Другие версии
(36)
<...> Предки Парнока — испанские евреи ходили в остроконечных желтых колпаках — знак позорного отличия для обитателей гетто... Не от них ли он унаследовал пристрастие ко всему лимонному и желтому? Лет ему было немало — двадцать шесть с хвостиком, но он еще не развязался с университ<етом>.

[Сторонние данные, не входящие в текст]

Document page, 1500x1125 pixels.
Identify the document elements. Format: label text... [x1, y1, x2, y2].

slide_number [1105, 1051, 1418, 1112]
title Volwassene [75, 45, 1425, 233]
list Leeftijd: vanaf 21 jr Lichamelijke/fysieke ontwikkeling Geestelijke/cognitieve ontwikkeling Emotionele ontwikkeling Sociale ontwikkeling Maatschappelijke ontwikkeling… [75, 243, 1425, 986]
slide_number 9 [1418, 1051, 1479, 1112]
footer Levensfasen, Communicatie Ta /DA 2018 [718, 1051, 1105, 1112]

У него была тонкая птичья шея и слишком сухая кожа для петербургских широт.
(37)
Парнок искал защиты у словечек непечатного домашнего словаря. Они всегда приходили ему на язык в минуты величайших сиротств и растерянности. Он даже составил в уме нечто вроде списочка-реестрика этих обреченных и неповторимых слов. <...> Прошлое стало потрясающе реальным и щекотало ноздри, как партия свежих кяхтинских чаев. А если не хватает своего прошлого — а кому его хватает? — то нужно призанять. Где? У кого? Не всё ли равно. Бегаешь, как шальной, как очумелый.
(38)
Всё трудней перелистывать страницы мерзлой книги, переплетенной в топоры при свете газовых фонарей. <...> Мы еще почитаем-поглядим.

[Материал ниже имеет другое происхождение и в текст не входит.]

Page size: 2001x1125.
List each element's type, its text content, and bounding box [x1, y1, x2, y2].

Бабушка Парнока — Ревекка Парнок содержала «библиотеку для чтения». Почтенное ремесло старушки льстило ему. Он гордился бабушкиной библиотекой на углу Возн<есенского> и Гороховой.
(39)
У Парнока была книжечка, состоявшая из <...> отрывных листочков лимонно-желтой пудреной бумаги. Теперь такой не достать ни за какие деньги. Мужчине пудриться неприлично. Но почему же не приложить к воспаленному лбу или даже носу такой лимонадный листочек[67]?
(40)
Господи, не сделай меня похожим на Парнока. Дай мне силы отличить себя от него.
[Все мы стояли, как тот несгибающийся старик. Только с Ин. Фед. Анненским] [.....] [Он думал о том, что все мы выстаивали <в той страшной терпеливой очереди...>]
(41)
Не вспоминайте лишнего.
Остановите «мемуары».
Память, изнасилованная воспоминаньем, — как та больная девушка-еврейка с влажными красными губами, убегающая ночью на чадный Николаевский вокзал: не увезет ли кто.
Но все-таки еще немного: только «страховой старичок».
Вот «страховой старичок» — Гешка Рабинович.